The huge disposal, attempted unsuccessfully in 2001 and revived this month, will hold back the Chinese share market until it is done, analysts say. And right now it can go ahead with the advantage of a strong rally in share prices.
"Now is the opportune time for such a sell-down to take place," said Nicole Yuen, head of China equities at UBS.
"The non-tradable shares are the bottleneck in China's securities markets. The sooner this issue is resolved, the better."
The benchmark Shanghai composite stock index has surged around 30 percent since hitting a four-and-a-half-year trough on November 18, buoyed by factors such as repeated government pledges to help the bourses.

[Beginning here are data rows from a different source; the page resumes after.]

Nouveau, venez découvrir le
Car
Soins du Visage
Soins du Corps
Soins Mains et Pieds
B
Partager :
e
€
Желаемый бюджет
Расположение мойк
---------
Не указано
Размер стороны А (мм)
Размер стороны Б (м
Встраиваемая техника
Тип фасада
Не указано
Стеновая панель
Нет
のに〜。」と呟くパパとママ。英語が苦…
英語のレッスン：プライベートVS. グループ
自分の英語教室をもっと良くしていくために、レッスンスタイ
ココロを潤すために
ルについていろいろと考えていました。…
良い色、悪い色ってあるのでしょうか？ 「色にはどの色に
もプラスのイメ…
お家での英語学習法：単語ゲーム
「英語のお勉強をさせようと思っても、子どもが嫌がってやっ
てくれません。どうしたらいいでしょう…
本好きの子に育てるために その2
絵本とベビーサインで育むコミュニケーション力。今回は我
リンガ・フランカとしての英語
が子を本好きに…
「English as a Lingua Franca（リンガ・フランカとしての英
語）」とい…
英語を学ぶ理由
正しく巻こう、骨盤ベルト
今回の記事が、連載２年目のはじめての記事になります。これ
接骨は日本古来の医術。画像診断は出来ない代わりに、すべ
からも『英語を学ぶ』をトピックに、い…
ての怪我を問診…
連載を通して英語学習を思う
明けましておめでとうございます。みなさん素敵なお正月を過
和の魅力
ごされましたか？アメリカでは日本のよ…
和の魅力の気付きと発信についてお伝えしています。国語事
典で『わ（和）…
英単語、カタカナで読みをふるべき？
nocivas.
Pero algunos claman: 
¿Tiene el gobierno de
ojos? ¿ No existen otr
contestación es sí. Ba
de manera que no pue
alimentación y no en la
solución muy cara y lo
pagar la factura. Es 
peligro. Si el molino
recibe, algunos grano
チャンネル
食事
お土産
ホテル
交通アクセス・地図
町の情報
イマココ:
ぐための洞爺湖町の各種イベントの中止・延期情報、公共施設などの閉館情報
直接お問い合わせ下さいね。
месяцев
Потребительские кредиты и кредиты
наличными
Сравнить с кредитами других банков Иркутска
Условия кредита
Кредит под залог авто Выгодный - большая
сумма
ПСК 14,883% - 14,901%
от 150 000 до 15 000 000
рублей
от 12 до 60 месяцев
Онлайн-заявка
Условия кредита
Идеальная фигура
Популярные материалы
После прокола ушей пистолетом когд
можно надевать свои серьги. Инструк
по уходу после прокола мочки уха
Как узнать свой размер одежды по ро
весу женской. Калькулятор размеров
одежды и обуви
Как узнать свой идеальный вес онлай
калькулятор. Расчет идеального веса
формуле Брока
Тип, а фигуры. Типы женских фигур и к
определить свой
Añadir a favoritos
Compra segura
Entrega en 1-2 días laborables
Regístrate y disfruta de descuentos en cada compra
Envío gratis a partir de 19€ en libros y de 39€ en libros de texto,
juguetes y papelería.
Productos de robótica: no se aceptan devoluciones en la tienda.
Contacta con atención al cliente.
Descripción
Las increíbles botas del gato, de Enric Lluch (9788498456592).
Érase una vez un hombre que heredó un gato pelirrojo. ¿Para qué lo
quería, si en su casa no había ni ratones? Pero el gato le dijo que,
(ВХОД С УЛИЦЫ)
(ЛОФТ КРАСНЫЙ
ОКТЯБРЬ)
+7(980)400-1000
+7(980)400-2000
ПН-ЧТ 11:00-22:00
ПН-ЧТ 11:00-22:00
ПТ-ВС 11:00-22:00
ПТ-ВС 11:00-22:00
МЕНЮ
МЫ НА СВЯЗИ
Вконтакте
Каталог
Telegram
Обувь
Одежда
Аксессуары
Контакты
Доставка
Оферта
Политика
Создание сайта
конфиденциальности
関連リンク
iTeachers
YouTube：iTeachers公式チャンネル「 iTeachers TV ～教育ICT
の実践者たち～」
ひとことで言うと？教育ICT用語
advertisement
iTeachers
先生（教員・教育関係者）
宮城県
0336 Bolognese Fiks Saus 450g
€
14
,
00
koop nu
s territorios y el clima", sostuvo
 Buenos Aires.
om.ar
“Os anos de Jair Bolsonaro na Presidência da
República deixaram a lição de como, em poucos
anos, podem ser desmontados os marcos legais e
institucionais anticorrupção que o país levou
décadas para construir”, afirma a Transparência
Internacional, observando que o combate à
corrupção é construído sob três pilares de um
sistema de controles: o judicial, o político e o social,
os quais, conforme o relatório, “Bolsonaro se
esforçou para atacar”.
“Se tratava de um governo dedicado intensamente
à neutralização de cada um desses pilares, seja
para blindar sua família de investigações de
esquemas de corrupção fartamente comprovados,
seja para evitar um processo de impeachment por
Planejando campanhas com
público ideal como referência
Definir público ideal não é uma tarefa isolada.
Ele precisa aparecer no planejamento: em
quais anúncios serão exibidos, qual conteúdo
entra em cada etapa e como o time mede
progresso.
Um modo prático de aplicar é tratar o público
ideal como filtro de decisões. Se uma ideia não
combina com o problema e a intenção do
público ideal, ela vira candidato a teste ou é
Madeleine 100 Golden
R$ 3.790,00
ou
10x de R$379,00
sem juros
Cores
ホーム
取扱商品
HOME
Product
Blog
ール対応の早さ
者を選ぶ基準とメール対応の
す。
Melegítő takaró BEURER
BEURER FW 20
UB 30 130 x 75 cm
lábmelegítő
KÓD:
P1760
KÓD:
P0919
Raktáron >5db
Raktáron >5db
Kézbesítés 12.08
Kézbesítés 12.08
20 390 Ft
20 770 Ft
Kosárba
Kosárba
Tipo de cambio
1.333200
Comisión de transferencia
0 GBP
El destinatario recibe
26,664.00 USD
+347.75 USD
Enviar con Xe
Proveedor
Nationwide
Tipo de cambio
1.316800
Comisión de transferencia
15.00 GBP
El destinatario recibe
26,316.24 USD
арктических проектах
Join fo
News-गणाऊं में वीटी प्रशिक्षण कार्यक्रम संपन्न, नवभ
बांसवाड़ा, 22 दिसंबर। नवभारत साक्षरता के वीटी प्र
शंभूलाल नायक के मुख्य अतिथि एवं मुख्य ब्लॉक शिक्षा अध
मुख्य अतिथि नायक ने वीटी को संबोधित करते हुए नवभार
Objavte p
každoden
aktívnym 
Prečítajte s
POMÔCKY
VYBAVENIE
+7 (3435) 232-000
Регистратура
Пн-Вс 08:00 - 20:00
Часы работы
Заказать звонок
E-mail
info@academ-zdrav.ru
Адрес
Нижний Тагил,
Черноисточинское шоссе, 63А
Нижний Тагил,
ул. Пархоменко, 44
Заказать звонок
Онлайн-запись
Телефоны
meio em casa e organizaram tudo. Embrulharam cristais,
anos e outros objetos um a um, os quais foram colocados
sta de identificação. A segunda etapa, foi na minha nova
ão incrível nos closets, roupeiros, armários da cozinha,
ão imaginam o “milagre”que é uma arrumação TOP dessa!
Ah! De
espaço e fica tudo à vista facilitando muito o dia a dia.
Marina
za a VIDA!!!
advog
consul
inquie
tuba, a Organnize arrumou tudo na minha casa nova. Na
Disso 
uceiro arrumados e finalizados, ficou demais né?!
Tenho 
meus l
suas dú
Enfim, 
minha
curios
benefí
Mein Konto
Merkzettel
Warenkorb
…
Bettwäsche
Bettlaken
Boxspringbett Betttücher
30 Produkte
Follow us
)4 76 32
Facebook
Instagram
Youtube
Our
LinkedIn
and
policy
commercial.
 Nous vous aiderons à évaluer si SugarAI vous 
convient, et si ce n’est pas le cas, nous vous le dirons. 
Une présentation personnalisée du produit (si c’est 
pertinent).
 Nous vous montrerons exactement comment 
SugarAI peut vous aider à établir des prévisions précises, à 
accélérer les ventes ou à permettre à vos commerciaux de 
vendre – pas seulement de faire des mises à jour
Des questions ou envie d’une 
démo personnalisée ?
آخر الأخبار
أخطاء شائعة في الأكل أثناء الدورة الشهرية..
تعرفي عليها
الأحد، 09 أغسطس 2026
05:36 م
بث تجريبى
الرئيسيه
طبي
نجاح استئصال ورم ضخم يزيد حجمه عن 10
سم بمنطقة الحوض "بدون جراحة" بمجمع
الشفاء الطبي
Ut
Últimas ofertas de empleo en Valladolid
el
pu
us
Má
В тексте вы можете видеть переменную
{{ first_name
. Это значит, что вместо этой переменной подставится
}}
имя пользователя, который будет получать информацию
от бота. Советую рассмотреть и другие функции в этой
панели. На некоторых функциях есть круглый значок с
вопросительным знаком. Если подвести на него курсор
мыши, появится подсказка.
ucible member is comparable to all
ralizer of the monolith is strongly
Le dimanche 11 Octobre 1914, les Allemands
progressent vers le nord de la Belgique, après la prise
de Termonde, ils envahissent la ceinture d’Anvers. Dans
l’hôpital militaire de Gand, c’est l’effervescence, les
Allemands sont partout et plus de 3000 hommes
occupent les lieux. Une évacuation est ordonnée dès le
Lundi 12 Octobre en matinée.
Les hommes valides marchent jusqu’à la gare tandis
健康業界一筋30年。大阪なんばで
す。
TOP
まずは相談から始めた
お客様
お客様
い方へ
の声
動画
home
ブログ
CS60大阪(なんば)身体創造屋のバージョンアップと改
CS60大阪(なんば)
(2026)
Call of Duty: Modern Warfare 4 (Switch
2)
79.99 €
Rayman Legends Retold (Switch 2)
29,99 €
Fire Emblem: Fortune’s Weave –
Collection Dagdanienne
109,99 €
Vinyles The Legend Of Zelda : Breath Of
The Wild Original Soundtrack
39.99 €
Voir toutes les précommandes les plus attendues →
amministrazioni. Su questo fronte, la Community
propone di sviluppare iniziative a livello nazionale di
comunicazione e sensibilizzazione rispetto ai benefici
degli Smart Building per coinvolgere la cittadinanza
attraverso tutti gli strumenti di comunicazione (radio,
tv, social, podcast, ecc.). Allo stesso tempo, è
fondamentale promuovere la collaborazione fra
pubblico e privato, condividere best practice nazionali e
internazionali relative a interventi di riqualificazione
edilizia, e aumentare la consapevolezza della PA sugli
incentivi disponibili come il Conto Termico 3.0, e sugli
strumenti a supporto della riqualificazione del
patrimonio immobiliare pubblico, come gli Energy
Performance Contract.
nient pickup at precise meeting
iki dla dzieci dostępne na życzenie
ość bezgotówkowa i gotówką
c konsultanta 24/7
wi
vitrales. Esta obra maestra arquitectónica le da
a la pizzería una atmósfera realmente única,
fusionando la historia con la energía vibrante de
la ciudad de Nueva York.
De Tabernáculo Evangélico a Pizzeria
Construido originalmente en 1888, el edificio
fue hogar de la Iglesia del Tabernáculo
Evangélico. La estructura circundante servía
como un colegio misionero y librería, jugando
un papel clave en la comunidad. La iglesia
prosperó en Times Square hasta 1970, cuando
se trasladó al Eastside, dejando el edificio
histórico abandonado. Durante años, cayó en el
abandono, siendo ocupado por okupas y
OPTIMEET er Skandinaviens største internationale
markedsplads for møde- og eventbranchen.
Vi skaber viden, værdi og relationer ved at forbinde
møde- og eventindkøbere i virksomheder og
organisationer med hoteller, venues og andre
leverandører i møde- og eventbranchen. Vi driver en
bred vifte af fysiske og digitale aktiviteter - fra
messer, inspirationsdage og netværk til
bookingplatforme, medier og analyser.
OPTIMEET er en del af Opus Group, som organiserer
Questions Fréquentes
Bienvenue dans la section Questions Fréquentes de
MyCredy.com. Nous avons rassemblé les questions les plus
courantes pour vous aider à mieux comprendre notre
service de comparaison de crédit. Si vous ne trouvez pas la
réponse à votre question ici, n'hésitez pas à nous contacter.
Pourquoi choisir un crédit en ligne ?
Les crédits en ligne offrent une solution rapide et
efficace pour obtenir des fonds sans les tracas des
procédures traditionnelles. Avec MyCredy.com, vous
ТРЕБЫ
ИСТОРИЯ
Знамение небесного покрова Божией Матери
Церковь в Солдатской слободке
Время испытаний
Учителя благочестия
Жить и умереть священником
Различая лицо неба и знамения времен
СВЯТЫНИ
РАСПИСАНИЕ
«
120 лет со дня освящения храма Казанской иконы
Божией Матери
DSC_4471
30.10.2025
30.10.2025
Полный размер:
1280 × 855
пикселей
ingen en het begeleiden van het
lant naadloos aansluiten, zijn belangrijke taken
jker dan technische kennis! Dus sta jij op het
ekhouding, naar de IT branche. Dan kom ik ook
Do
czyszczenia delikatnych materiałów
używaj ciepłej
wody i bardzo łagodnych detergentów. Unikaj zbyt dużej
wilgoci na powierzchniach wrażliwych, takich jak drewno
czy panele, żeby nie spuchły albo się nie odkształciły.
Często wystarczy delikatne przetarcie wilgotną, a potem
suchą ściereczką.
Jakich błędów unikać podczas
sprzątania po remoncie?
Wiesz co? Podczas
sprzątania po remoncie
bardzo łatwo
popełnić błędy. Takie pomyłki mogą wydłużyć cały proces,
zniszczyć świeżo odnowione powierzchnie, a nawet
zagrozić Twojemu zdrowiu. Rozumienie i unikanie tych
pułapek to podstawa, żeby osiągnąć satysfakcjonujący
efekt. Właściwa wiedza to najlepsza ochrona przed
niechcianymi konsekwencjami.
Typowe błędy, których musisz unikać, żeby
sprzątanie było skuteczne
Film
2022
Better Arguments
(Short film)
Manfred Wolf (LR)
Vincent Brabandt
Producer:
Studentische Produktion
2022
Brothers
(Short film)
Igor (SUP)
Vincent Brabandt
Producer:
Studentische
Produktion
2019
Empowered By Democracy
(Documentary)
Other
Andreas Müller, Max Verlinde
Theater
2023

Li Rongrong, the head of the State Asset Management Committee, said this month that Beijing planned to resume selling holdings in state firms on the local market, albeit gradually.
Other options include Hong Kong IPOs and private placements.
The government needs to sell the shares for two reasons.
First, it could use the money. Economists see the budget struggling to cover China's growing pension bill.
And by getting out of the shareholdings, Beijing will push the sheltered companies out of bad business practices, forcing them to deliver the profits demanded by private investors.
When the government last tried to sell the shares in June 2001 prices dived 30 percent in four months. The plan was halted to forestall investor ire.
But with financial reform taking on unprecedented urgency in 2004, analysts say Beijing must step up a process of transforming China's debt-addicted companies even as it tackles 1.59 trillion yuan ($192.1 billion) in bad debt at state lenders.
Partly because of the government disposal plan, bankers expect some $15 billion in Chinese listings overseas and in Hong Kong this year. Two candidates are state property lender China Construction Bank and international airline Air China.
But Hong Kong and foreign markets are an option only for China's biggest and best firms, so the domestic market will have to absorb most of the state shares - and is not looking forward to it.